# [Instructions to follow]
Your copy of the data should leave out the images and match everything else exactly.

=== Data extract ===

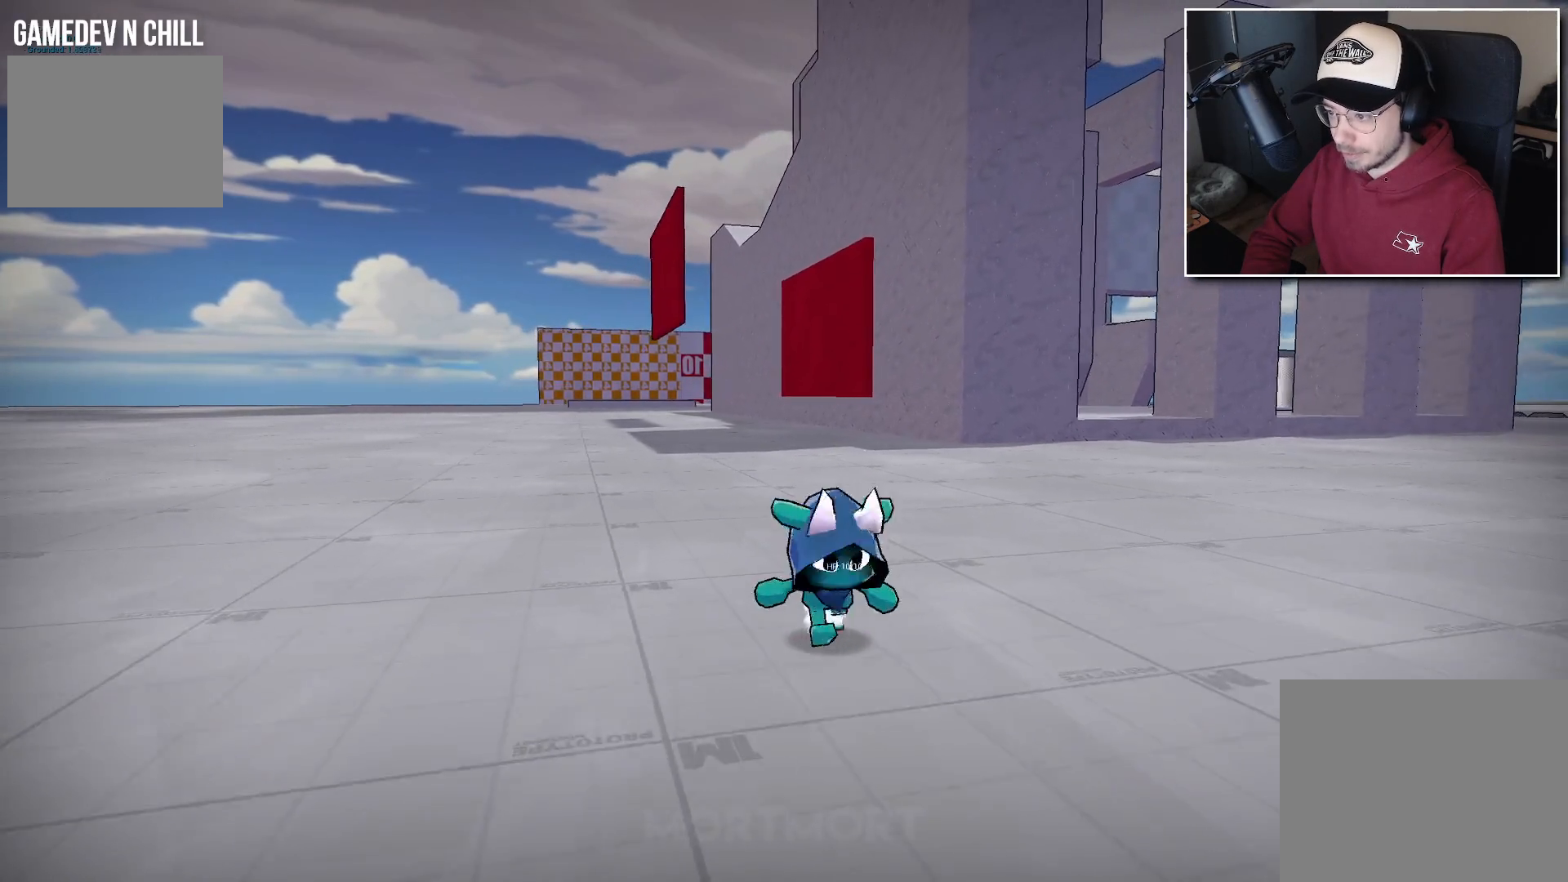
{"buttons": [], "left_stick": "up", "right_stick": "center", "events": [[67, "left_stick", "up-right"], [267, "A", "down"], [367, "A", "up"], [467, "left_stick", "up"]]}
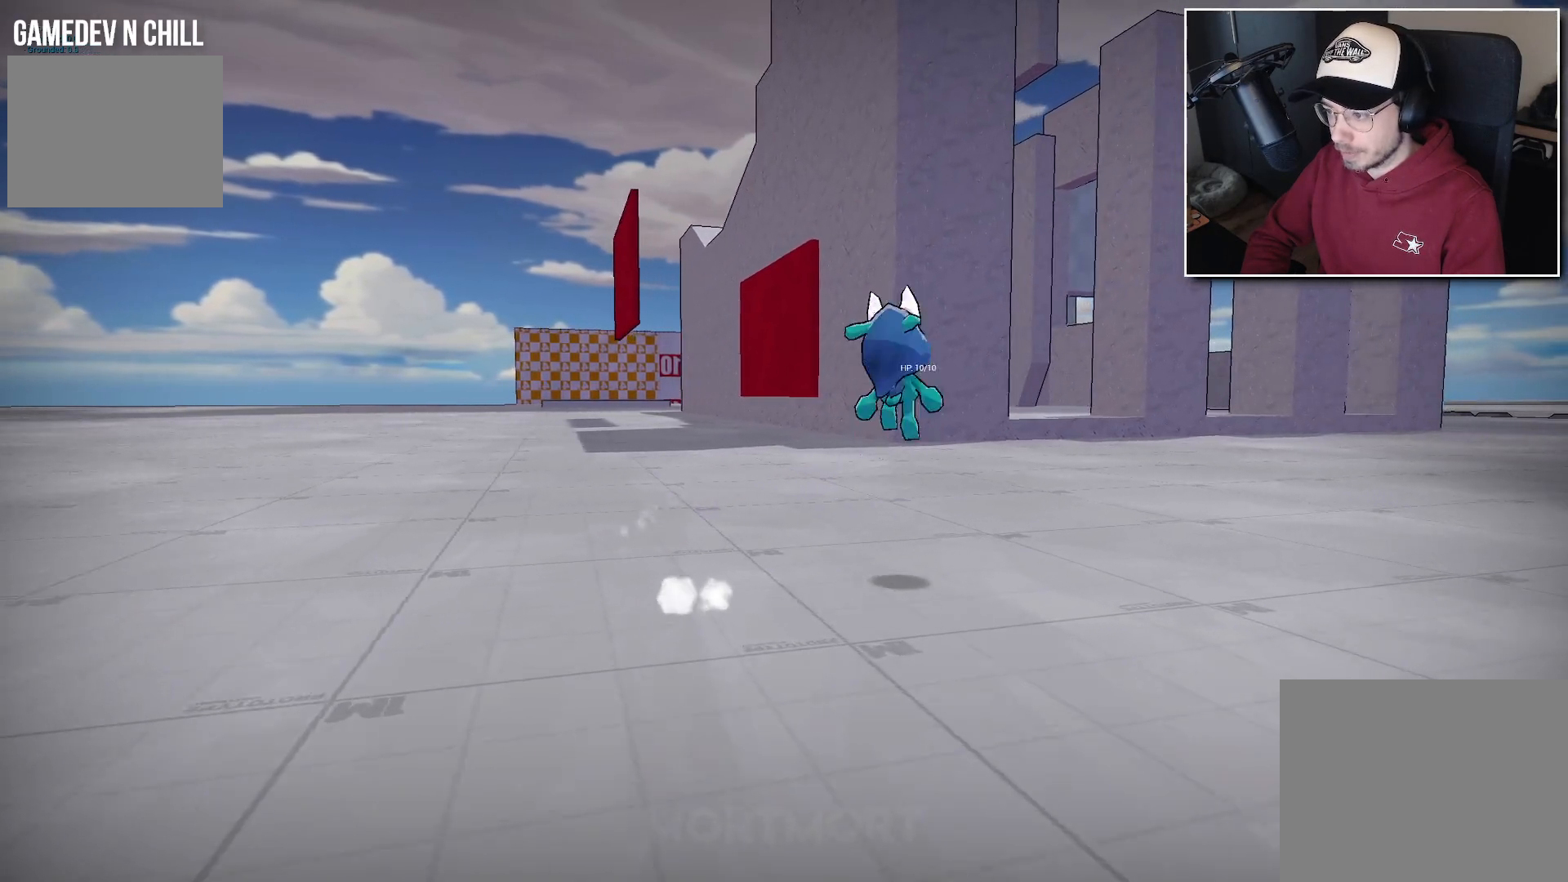
{"buttons": [], "left_stick": "up", "right_stick": "center", "events": [[33, "B", "down"], [167, "B", "up"]]}
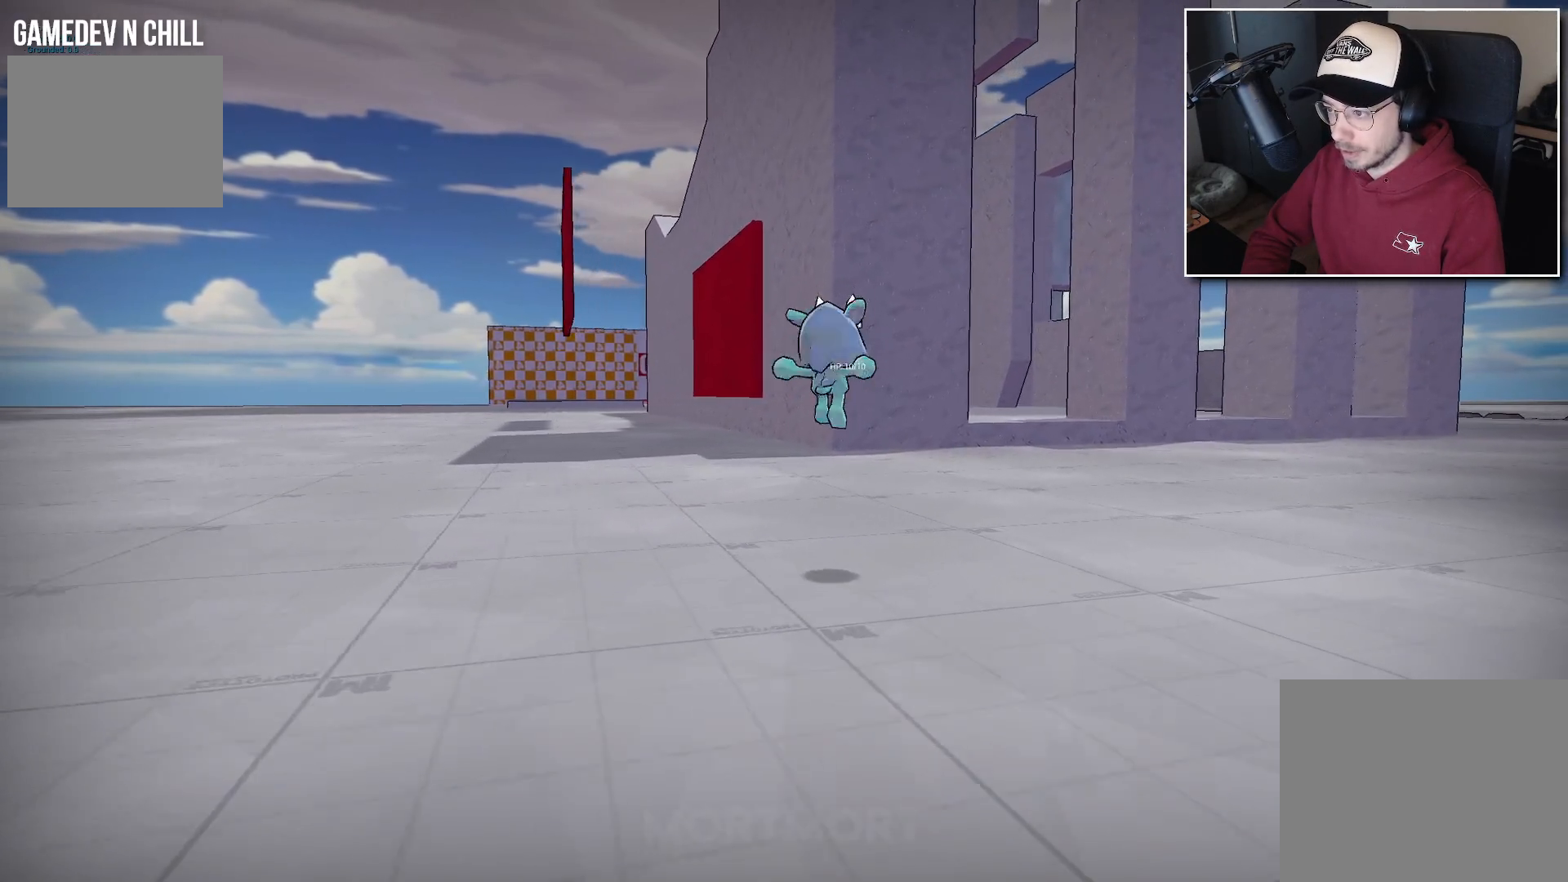
{"buttons": ["B"], "left_stick": "left", "right_stick": "center", "events": [[117, "left_stick", "left"], [417, "B", "down"]]}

===

# [Solution to this problem]
{"buttons": [], "left_stick": "up", "right_stick": "center", "events": [[67, "left_stick", "up-right"], [267, "A", "down"], [367, "A", "up"], [467, "left_stick", "up"]]}
{"buttons": [], "left_stick": "up", "right_stick": "center", "events": [[33, "B", "down"], [167, "B", "up"]]}
{"buttons": ["B"], "left_stick": "left", "right_stick": "center", "events": [[117, "left_stick", "left"], [417, "B", "down"]]}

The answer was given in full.